In bigger bike parks you’ll experience the social aspect of downhill mountain biking including meeting new people to ride with, forming friendships, and being part of a bigger community. Everyone’s here to have a good time riding bikes – that’s easy to bond over.

More than just the adrenaline rush

Contrary to popular belief, we’re not just a bunch of adrenaline junkies. Sure, the rush of adrenaline you get before a big jump or after mastering a technical section is part of the addiction but not nearly as big as people make it out to be.

In fact, running on an adrenaline high all the time would not go well for long. That would mean riding at the limit at all times and asking for some minor lapse in concentration or fatique to cause trouble.

You’ll only dump adrenaline in anticipation of some gnarly section coming up or after a close call. It’s not a constant state of mind. Most of the time you’re looking to ride within the flow state and only push your limits a couple of times a day – not constantly.

Overcoming Fear: A test of courage

That being said, getting out of your personal comfort zone is a big appeal. As long as the desire to improve and push for more comes from within, it’s a very healthy way to grow as a rider.

There is no better feeling than succesfully confronting a difficult section or an intimidating jump you know you can do, but haven’t yet proven to yourself that you actually can.

One thing to beware is a little thing called peer pressure. A little positive reinforcement can go along way in boosting your confidence. Too much external encouragement tho, and overconfidence can have real dire consequences.

There’s a term for riding buddies who decide to pull up and film their friends attempting some crazy feature above their skill level – and end up in a crash reel on YouTube: Kodak Courage.

The mental health benefits of perseverance and determination

There’s also a point to be made for intense activities like DH. The mentally taxing aspect can be a huge boost for your mental health – in many ways than one.

Part of the reason is the level of focus required, even when riding relatively easy trails. You can’t help but forget everything around you, your problems at home or at work. It’s so easy to shut everything off and reduce stress levels.

Very few activities in life have such intense instant gratification for somthing you achieve on your own. Simple things like hitting a turn perfectly or not getting dropped by the friend in front of you can be such a dopamine rush. A healthy one tho. The rush you worked for and get rewarded with.

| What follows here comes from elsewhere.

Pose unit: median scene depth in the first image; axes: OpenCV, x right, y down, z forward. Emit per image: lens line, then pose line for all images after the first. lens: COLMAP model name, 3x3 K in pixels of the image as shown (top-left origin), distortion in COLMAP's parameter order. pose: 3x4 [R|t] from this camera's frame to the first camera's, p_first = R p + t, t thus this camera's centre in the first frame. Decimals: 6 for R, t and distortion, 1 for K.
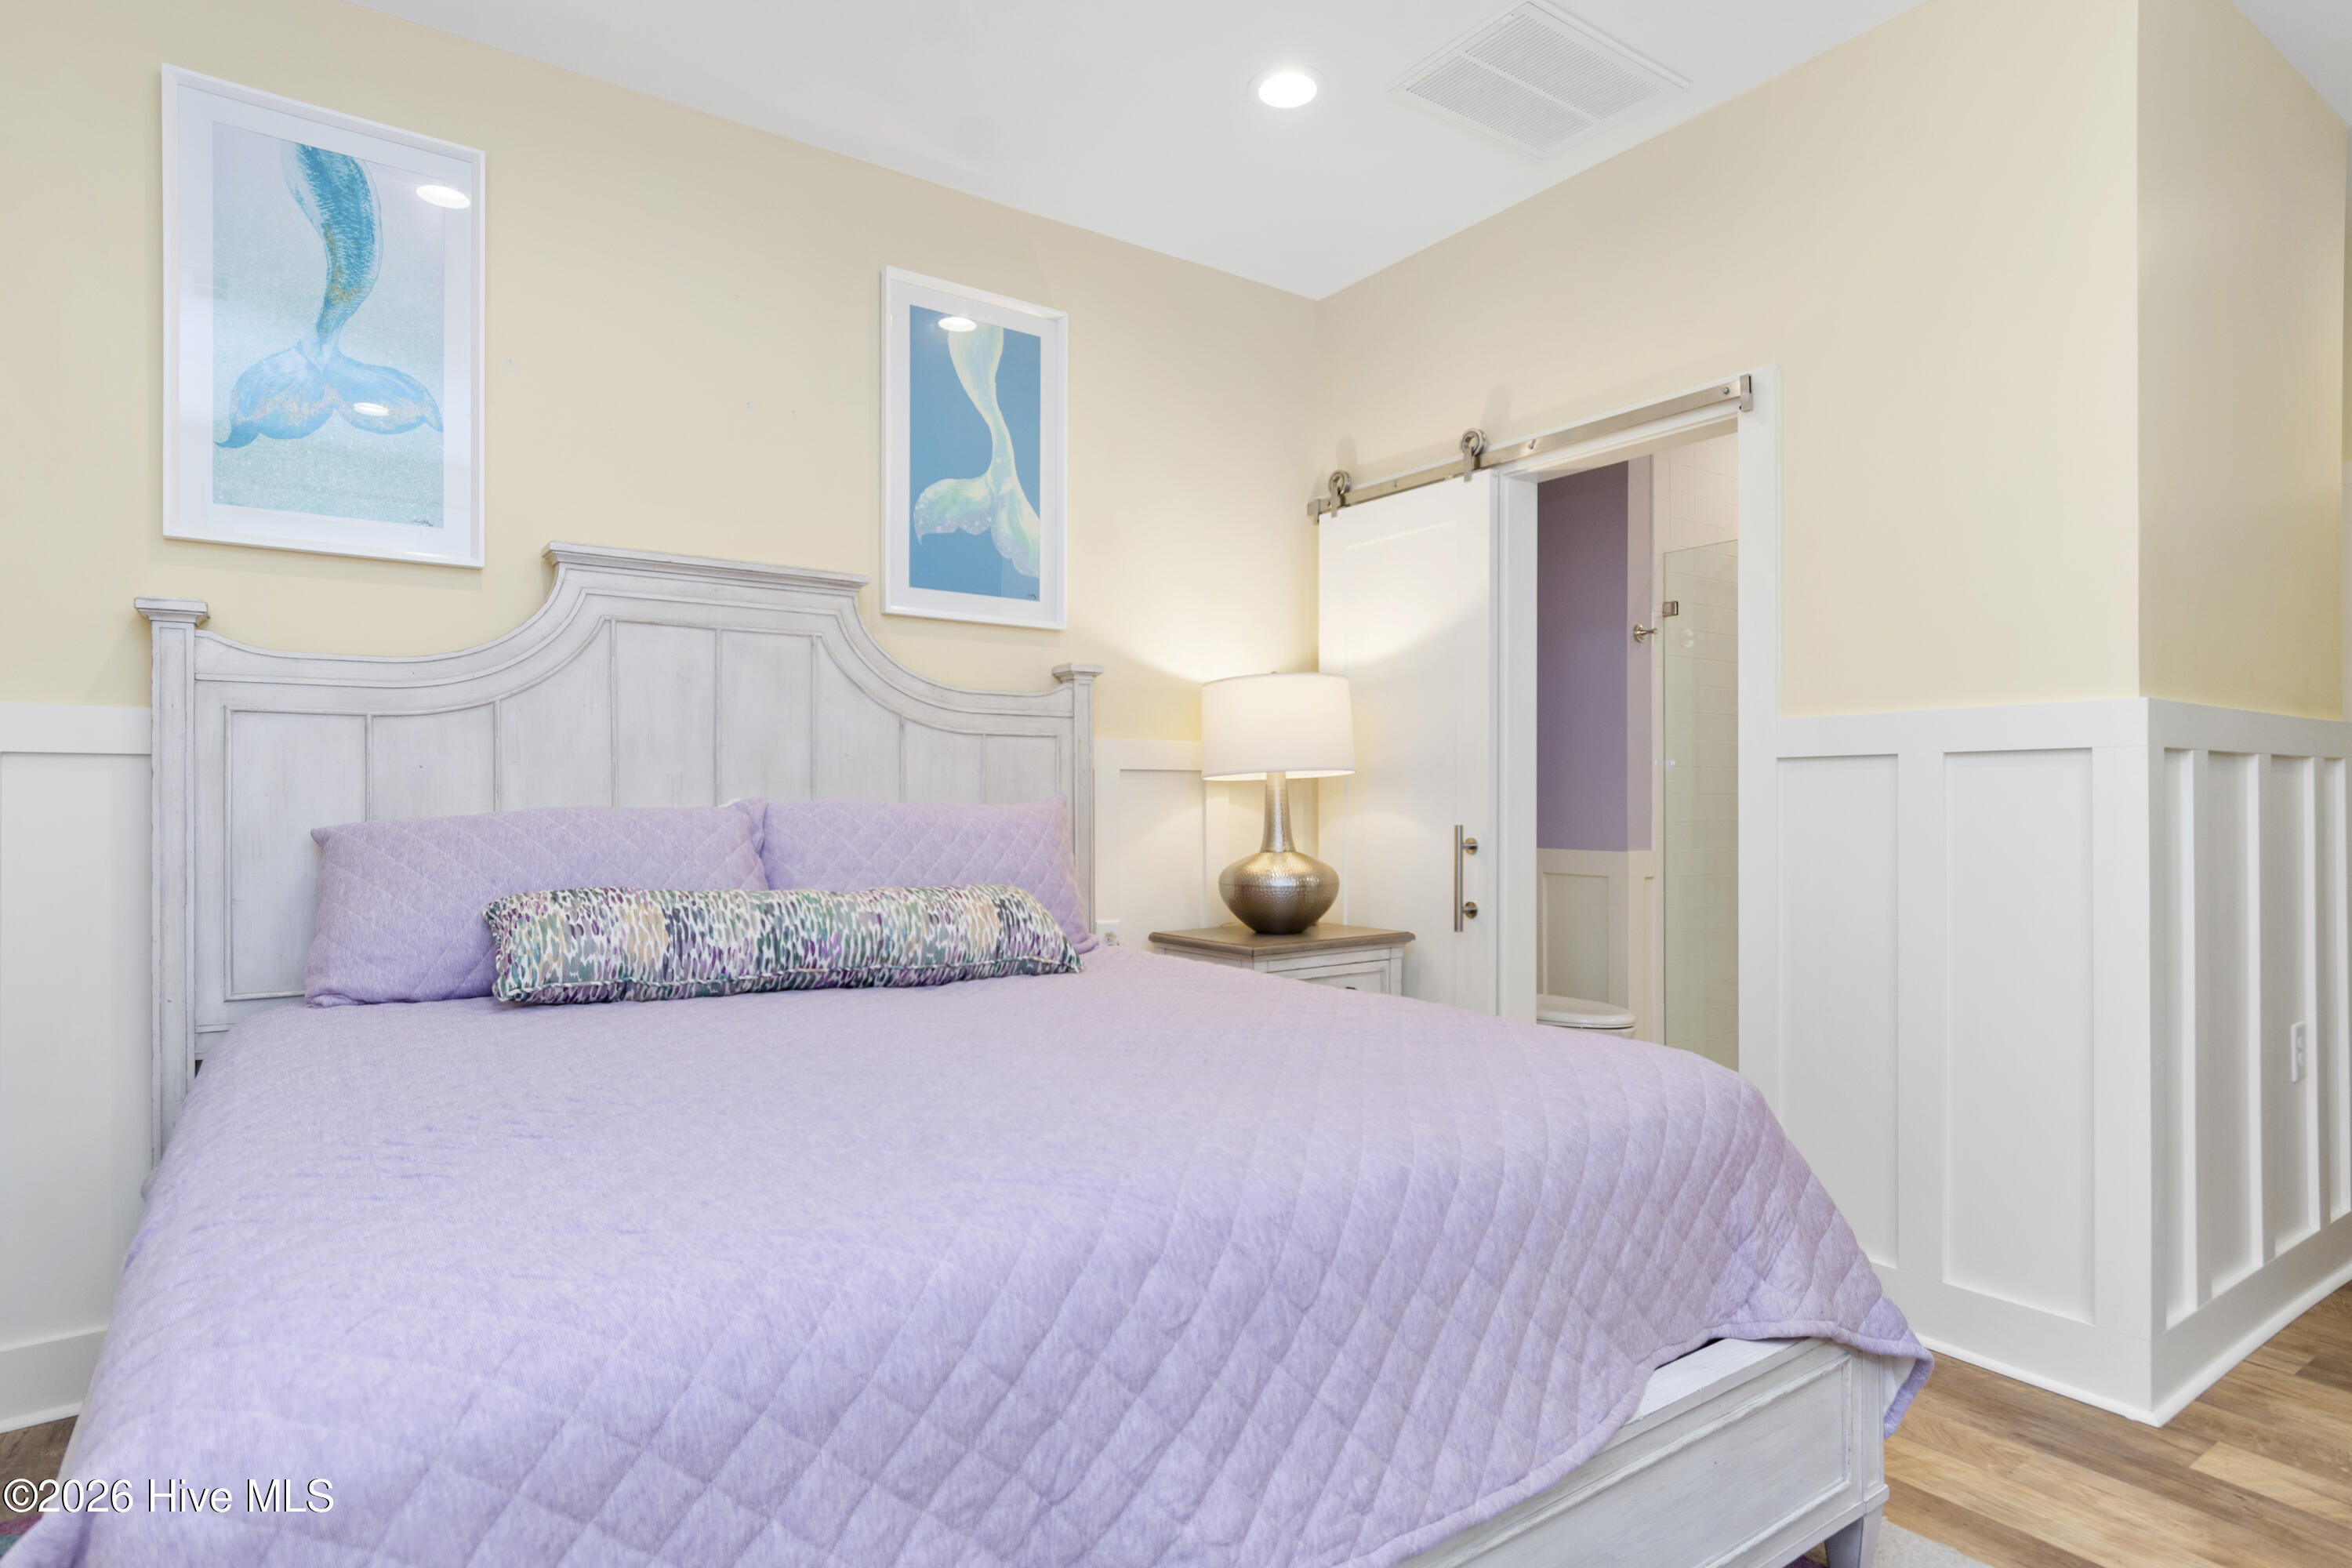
lens RADIAL K [[1253.6, 0, 1178.6], [0, 1253.6, 796.9], [0, 0, 1]] dist [0.009723, -0.000876]
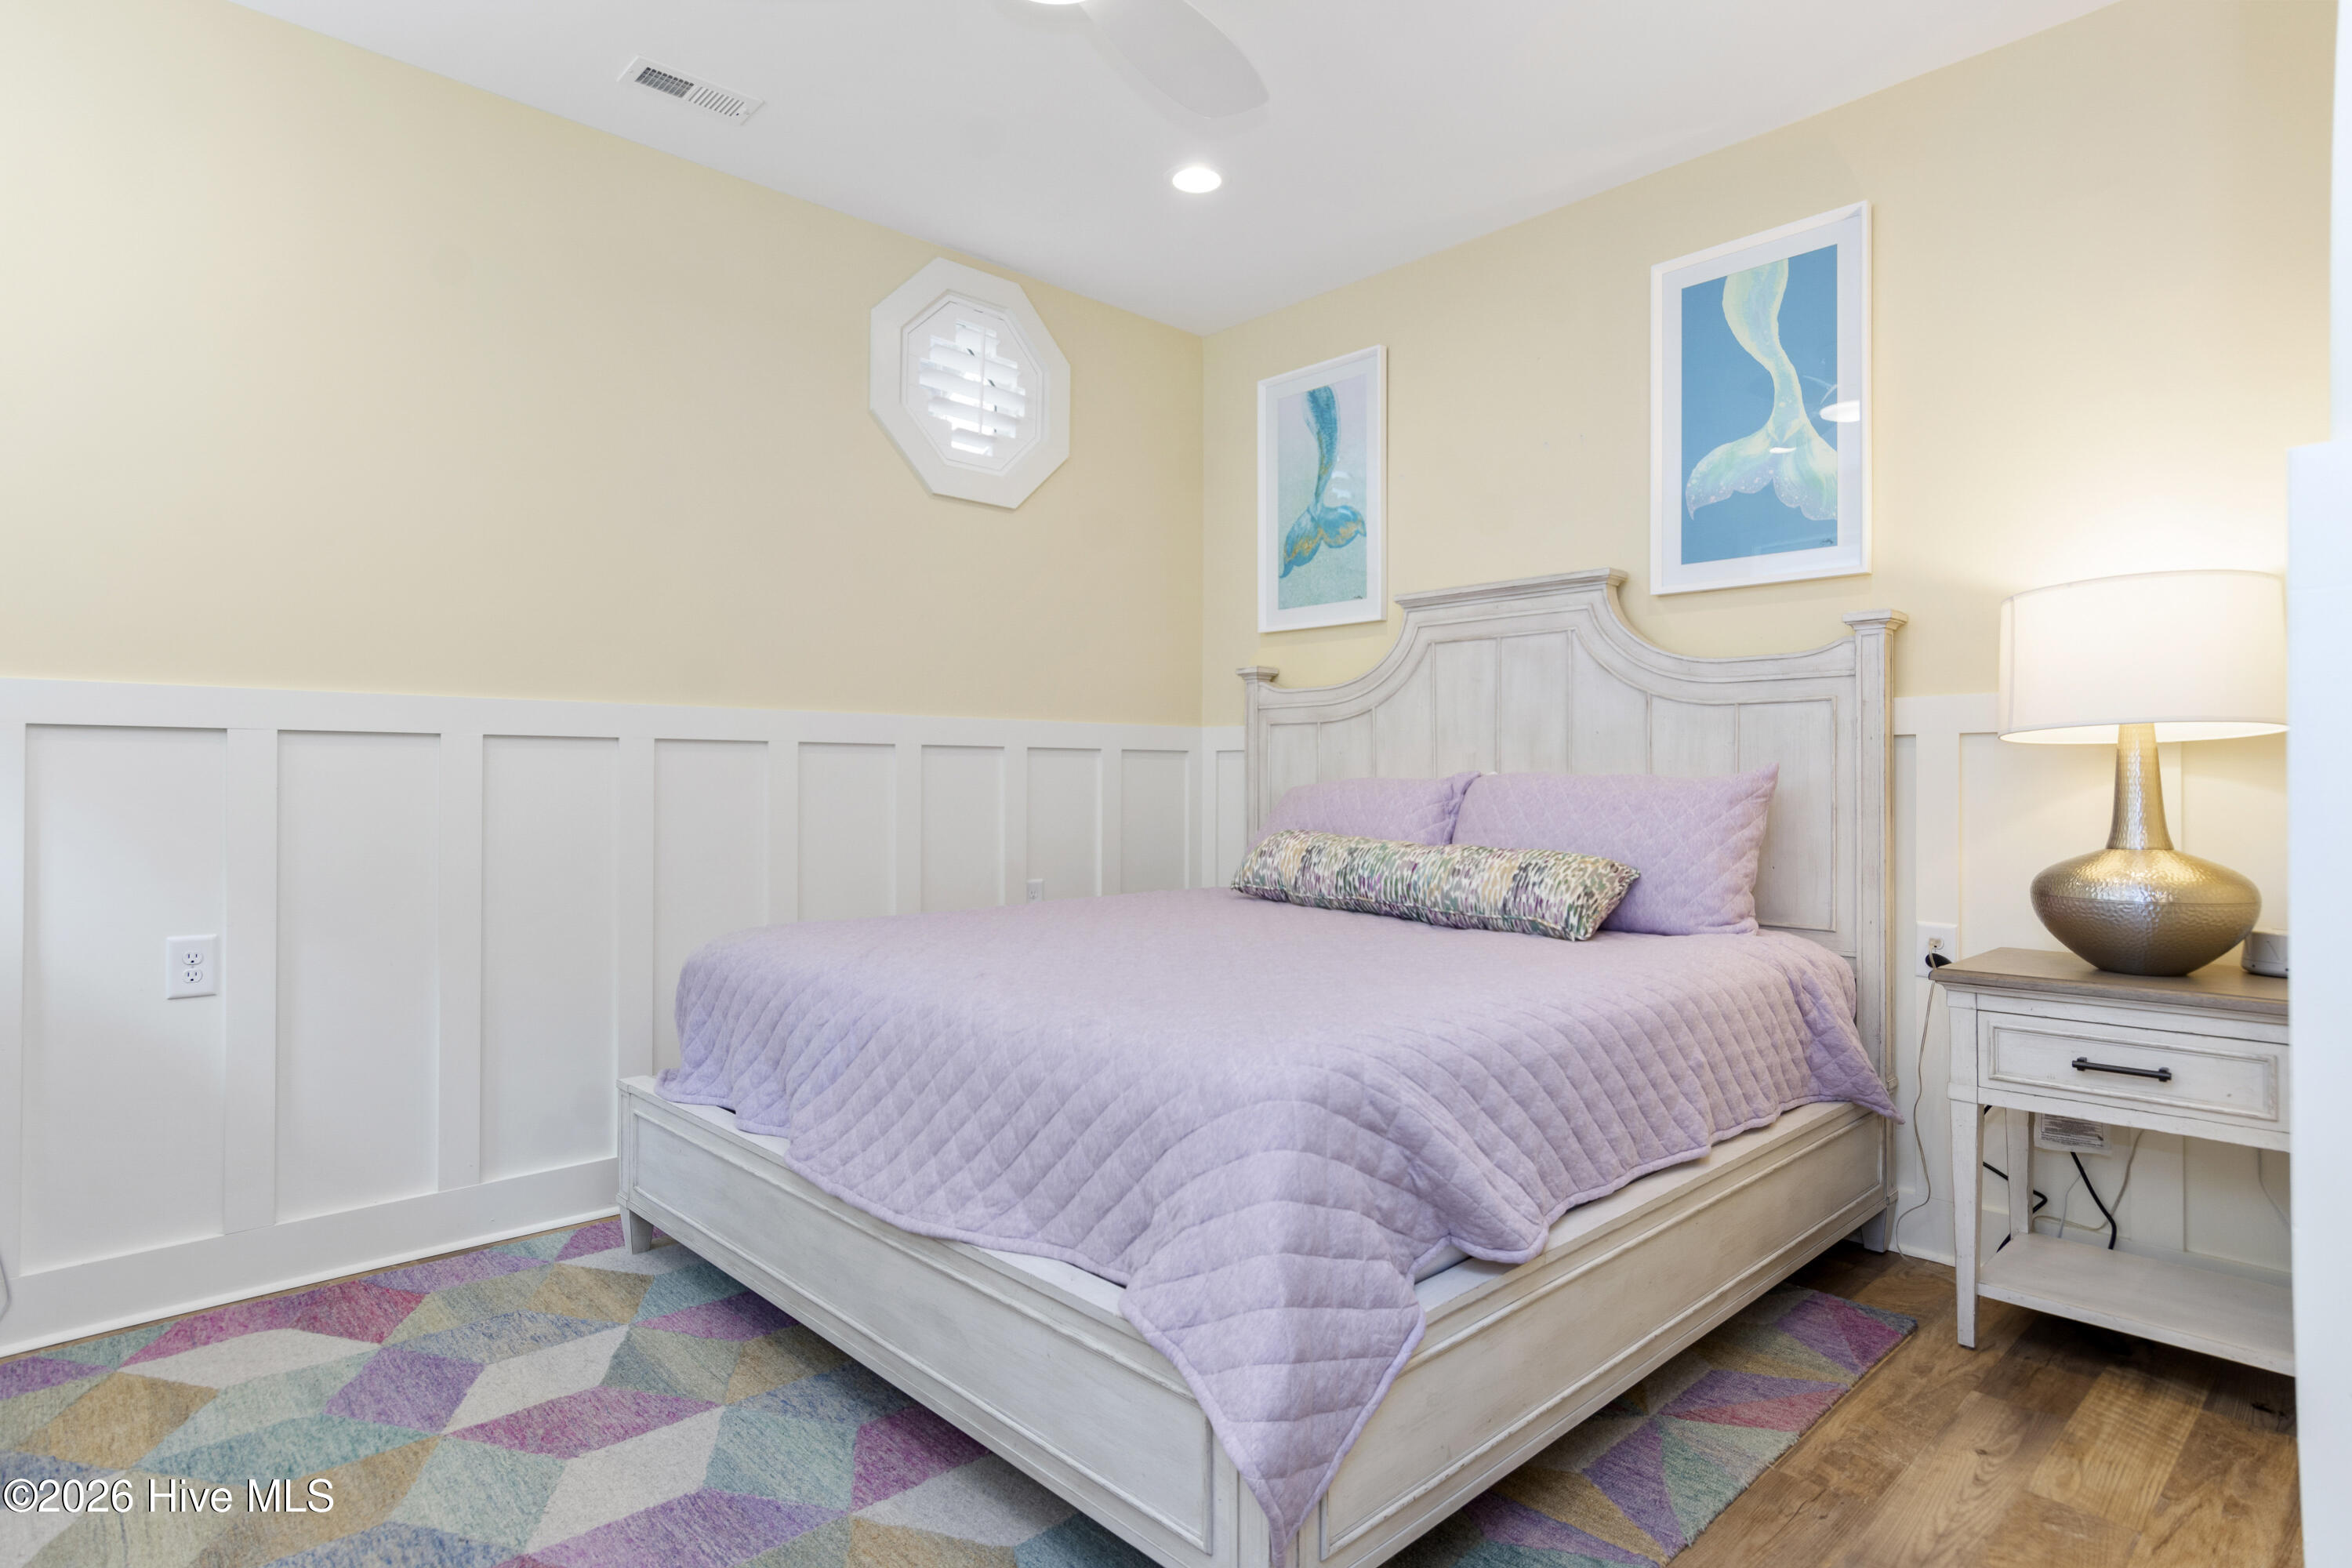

And then there’s the part of building self confidence by overcoming fear and doing difficult things. At the end of the day, you alone are in charge of the bike. No one else can do a scary section for you. You’ve got to find the courage within you and confront your inner demons.

The evidence that you can do difficult, scary things will help you on the bike and in life.

… and physical health benefits

The downhill riding parts are regularly interrupted by uphill shuttles. In a way it’s a HIIT (high-intensity interval training). Not exactly fun to do in the gym.

So while DH is exhausting, it’s also fun and can get people outdoors and exercising that would never sweat in a gym environment. And there are many benefits such as cardiovascular fitness, strength building, and improved coordination – all while being out in nature.